Yasin Taçar : Eylemsilik ve Tefekkür

EYLEMSİZLİK VE TEFEKKÜR

Modern hayatın temelini kapitalizmin üzerine kurduğu için insan daima çalışması gereken, çalışmadığı zamanlarda da kapital çarka hizmet eden eylemleri eylemek zorunda kalan bir canlı hükmündedir. İnsan ya çalışacaktır ya da bir eylem üzerine olacaktır. Bu ikisi dışında bir an diliminde kendini bulursa, modern hayatın dinamiklerine göre o vasıfsız veya da başarısızdır.

Bu ikisi dışında hangi alan var? Chul Han burada devreye giriyor. O, boş zaman ile eylemsizliği birbirinden ayırıyor.
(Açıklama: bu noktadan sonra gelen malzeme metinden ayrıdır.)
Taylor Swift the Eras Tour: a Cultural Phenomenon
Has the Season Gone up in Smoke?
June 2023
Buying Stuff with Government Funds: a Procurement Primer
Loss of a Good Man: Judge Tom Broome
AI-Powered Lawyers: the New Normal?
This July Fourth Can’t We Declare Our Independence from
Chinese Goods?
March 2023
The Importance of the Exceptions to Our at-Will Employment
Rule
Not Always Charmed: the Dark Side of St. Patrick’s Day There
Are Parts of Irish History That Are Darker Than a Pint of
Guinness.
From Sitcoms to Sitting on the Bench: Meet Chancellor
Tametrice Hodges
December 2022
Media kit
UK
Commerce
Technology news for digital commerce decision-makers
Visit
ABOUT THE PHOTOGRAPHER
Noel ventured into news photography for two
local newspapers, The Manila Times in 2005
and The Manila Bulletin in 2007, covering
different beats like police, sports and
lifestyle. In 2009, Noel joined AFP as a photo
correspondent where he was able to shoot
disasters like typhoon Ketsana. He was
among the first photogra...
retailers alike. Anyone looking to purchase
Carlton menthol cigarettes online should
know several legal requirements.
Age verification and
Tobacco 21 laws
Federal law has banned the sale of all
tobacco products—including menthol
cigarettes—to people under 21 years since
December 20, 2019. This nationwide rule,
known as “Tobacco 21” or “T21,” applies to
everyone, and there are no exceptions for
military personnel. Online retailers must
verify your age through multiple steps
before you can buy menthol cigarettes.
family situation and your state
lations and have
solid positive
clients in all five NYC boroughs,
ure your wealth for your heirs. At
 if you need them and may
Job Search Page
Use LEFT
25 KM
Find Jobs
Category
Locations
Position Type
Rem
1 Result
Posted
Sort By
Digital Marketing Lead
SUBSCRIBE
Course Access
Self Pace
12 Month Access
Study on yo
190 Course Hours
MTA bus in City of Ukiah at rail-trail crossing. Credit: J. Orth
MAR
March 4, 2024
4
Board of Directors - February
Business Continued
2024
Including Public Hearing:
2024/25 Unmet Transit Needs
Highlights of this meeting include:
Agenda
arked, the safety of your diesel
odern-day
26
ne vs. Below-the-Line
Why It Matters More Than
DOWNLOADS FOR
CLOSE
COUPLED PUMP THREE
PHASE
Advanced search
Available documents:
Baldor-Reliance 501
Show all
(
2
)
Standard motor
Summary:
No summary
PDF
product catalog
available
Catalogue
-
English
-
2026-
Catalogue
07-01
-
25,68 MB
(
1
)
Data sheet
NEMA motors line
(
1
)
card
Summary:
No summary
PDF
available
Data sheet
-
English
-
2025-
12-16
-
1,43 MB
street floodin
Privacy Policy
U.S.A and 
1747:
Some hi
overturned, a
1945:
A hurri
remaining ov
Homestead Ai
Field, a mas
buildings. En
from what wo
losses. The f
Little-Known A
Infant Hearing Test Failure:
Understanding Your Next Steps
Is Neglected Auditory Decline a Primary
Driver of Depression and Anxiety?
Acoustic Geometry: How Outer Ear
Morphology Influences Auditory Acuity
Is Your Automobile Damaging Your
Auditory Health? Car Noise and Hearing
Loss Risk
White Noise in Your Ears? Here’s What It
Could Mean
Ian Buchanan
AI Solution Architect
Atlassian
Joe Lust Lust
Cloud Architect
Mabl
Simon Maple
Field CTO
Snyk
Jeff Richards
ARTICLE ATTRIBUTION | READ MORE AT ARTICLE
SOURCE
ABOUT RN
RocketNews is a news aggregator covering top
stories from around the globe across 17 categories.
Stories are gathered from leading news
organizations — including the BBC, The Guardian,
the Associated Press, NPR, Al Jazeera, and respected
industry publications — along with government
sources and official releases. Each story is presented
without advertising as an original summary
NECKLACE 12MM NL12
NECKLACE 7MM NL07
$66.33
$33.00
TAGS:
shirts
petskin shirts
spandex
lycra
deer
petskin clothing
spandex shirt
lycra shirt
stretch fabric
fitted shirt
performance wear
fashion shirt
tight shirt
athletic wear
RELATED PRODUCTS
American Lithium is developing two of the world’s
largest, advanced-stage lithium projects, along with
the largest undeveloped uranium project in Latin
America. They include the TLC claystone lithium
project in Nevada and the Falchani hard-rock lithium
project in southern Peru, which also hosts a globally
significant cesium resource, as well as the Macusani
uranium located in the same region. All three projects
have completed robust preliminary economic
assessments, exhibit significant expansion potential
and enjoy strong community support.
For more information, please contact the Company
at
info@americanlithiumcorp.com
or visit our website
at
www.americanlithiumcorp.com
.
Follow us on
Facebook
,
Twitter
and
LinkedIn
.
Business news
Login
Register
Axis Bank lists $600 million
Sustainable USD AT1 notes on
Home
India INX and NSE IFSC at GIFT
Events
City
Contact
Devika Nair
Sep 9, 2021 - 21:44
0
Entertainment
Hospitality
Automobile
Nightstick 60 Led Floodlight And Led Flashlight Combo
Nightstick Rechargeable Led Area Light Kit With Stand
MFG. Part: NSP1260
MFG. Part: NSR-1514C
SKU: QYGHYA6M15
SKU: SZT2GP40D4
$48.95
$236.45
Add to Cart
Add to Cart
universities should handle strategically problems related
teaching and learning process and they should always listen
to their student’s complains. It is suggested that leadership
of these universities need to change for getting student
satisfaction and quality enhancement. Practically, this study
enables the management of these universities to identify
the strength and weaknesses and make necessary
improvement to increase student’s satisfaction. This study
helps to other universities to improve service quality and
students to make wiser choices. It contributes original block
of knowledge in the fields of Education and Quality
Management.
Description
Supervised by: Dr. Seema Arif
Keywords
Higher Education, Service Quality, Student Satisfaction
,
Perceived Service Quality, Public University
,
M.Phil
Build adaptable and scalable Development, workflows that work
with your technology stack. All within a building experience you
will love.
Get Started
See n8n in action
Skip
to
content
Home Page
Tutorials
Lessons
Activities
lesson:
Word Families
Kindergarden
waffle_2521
Ketebe Yayınları’ndan çıkan Tefekkür Yaşamı adlı eserinde boş zamanın ancak can sıkıntısını gidermeye yarayacak bir harekete iteceğini ve bunun da az önce saydığımız probleme dahil olacağını söylüyor ve ekliyor: “Eylemsizlik insan varoluşunun bir görkemidir. Günümüzde boş bir etkinlik biçimine dönüşmüştür.”

Boş zamanda zihin tek bir şeye odaklanır: Bu boş zaman nasıl dolu bir şekilde geçirilebilir? Dolayısıyla burada tefekküre yer yoktur, tefekkür edilen zaten cüzi bir meseledir.

Eylemsizlik ise tefekküre alan açacağından görkemlidir. İnsanın uğraştığı somur her şeyi bırakması, zihnini duygularından ve kaygılarından arındırması sonucu gerçekleşir. Şu an onu ilgilendiren hiçbir şey yoktur. Dolayısıyla tefekkür edebilir. Bu çok büyük politik, sosyolojik vb bir mesele üzerine de olabilir, bir çiçeğin güzelliği, yaratılışı üzerine de olabilir.

“Günümüzde yoğun yaşam öncelikle daha fazla performans ya da daha fazla tüketim anlamına gelmektedir. Yoğun ve göz alıcı bir yaşam biçimini temsil edenin tam da hiçbir şey üretmeyen eylemsizlik olduğunu unuttuk.”

Daha fazla performans da daha da tüketim veya daha fazla tüketim için üretim demektir. Dolayısıyla yine kapitalizme ve modern hayata hizmet etmektedir. Fakat kişinin bir noktada sadece kendisin hizmet etmesi gerekmektedir. Aksi takdirde o insan olma duyularını yitirecek ve bir makineye dönüşecektir.

Eylemsizliğin hiçbir şey üretmemesi, kapital anlamda üretim yapmaması anlamına gelmektedir. Eylemsizlik somut olarak üretmez, manevi olarak kişiye katkıda bulunur. Buradaki üretim soyuttur ama kişi onu somut çoğu şeyden daha çabuk ve çok özümser. Eylemsizliğin getirdiği tefekkür, kişinin kemalini getirir beraberinde. Böylece o kapital çark ne kadar uğraşırsa uğraşsın asla bir makineye dönüşmez veya modern hayatın getirdiği aynılık tuzağına düşmez, o “o” olarak biricik kalmayı başarır.

Modern hayat ile geleneksel hayatın sundukları çoğu zaman çelişir. Şimdi modern hayatın buyurduğu eylemleri bir anlığına bırakalım ve eylemsizliği seçelim. Tefekkürün uçsuzluğa teslim olalım. O zaman kendimizi ve modern hayatı bakalım nasıl göreceğiz?